*** Opening Data extract ***
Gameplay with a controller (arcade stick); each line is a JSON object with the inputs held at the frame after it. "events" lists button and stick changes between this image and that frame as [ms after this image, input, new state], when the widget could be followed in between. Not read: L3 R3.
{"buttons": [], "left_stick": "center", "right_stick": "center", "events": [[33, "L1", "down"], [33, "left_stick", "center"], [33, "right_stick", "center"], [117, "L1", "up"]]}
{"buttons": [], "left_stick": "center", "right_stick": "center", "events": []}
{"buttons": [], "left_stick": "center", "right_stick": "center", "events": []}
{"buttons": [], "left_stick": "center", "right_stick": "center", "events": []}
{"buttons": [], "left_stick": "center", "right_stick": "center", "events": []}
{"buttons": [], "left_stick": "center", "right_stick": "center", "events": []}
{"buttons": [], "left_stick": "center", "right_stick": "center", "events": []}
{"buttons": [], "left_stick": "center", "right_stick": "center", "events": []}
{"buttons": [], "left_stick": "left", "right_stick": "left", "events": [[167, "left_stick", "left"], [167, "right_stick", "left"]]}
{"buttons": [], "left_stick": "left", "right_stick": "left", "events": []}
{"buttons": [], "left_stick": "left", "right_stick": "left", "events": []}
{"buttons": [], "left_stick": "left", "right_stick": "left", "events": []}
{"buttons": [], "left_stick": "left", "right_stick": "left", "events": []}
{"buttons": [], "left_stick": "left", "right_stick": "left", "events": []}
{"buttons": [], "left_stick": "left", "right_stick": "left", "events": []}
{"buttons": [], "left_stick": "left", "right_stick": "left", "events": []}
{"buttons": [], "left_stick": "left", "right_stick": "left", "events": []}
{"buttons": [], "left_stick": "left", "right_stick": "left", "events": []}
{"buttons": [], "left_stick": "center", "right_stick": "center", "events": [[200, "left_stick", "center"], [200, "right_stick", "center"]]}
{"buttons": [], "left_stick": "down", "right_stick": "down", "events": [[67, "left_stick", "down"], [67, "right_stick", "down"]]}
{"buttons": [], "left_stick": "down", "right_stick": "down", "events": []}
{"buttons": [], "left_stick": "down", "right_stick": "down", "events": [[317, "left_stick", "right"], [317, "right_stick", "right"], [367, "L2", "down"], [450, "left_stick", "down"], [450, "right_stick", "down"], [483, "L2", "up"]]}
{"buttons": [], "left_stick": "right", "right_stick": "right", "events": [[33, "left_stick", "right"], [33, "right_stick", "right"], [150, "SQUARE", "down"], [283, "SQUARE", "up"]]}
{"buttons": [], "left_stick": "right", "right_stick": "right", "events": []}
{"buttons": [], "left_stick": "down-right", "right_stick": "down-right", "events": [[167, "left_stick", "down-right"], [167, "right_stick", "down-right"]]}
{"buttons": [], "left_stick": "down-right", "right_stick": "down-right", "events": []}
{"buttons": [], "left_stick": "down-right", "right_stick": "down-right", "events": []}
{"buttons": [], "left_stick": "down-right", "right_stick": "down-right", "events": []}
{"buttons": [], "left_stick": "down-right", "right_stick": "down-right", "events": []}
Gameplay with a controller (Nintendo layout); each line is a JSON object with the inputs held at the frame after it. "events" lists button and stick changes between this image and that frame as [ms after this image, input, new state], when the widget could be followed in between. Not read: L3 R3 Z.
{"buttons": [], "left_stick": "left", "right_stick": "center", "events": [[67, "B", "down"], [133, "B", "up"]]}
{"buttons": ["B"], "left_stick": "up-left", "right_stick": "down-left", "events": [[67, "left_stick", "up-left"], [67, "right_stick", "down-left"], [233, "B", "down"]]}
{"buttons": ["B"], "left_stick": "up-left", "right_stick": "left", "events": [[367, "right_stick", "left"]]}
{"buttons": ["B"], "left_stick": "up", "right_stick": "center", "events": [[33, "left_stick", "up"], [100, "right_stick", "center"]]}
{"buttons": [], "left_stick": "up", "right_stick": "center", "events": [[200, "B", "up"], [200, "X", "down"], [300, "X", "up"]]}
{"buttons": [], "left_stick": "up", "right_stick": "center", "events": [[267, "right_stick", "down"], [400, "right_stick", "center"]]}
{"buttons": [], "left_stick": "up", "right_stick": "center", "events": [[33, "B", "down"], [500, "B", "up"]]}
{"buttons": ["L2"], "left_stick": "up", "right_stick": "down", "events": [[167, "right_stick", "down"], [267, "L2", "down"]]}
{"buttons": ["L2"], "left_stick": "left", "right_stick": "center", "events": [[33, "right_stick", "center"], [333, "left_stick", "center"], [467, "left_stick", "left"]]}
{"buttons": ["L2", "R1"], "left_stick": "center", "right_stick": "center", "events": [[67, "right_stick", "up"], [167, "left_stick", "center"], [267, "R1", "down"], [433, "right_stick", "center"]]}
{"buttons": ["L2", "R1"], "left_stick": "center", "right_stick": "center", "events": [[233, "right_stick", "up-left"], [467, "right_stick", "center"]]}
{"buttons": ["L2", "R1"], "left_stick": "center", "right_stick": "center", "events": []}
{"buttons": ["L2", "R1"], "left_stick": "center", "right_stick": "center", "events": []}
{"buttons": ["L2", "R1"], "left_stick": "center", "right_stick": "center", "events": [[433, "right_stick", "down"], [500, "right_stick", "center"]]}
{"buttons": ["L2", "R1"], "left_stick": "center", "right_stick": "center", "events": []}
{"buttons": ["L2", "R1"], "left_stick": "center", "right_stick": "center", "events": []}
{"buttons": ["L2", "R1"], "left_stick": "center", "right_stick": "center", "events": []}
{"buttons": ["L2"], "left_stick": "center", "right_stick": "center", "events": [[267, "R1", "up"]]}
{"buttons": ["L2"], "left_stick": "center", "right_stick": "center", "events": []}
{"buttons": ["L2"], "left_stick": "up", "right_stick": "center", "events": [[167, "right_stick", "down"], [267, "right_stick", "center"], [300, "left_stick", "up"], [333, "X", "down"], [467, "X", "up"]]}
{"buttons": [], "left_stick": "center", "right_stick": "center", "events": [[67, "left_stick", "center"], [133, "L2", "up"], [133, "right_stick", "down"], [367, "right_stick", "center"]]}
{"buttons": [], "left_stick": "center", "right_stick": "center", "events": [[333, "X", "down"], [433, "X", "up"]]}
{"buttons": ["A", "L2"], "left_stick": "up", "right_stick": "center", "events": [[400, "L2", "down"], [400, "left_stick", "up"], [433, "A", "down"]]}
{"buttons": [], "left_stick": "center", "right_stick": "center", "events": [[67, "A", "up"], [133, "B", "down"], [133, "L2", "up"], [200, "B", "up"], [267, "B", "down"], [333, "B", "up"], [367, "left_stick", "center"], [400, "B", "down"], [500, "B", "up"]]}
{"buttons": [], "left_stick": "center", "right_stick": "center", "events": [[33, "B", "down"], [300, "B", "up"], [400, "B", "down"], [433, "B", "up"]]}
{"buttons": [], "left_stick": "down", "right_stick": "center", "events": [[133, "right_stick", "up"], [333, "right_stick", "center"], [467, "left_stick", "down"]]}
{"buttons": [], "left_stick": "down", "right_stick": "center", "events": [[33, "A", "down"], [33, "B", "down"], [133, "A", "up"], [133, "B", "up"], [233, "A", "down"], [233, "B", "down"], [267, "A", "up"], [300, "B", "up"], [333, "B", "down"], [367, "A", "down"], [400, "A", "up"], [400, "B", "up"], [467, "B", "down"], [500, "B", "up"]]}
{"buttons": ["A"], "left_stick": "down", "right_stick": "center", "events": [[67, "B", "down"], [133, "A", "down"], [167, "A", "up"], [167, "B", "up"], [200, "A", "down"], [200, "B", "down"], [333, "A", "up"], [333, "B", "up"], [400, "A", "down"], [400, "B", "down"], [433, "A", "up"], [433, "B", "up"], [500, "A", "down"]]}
*** Closing Data extract ***
- **Your assignment**: Search the entries for the word "read" and show every line that has it.

- **Answer section**:
Gameplay with a controller (arcade stick); each line is a JSON object with the inputs held at the frame after it. "events" lists button and stick changes between this image and that frame as [ms after this image, input, new state], when the widget could be followed in between. Not read: L3 R3.
Gameplay with a controller (Nintendo layout); each line is a JSON object with the inputs held at the frame after it. "events" lists button and stick changes between this image and that frame as [ms after this image, input, new state], when the widget could be followed in between. Not read: L3 R3 Z.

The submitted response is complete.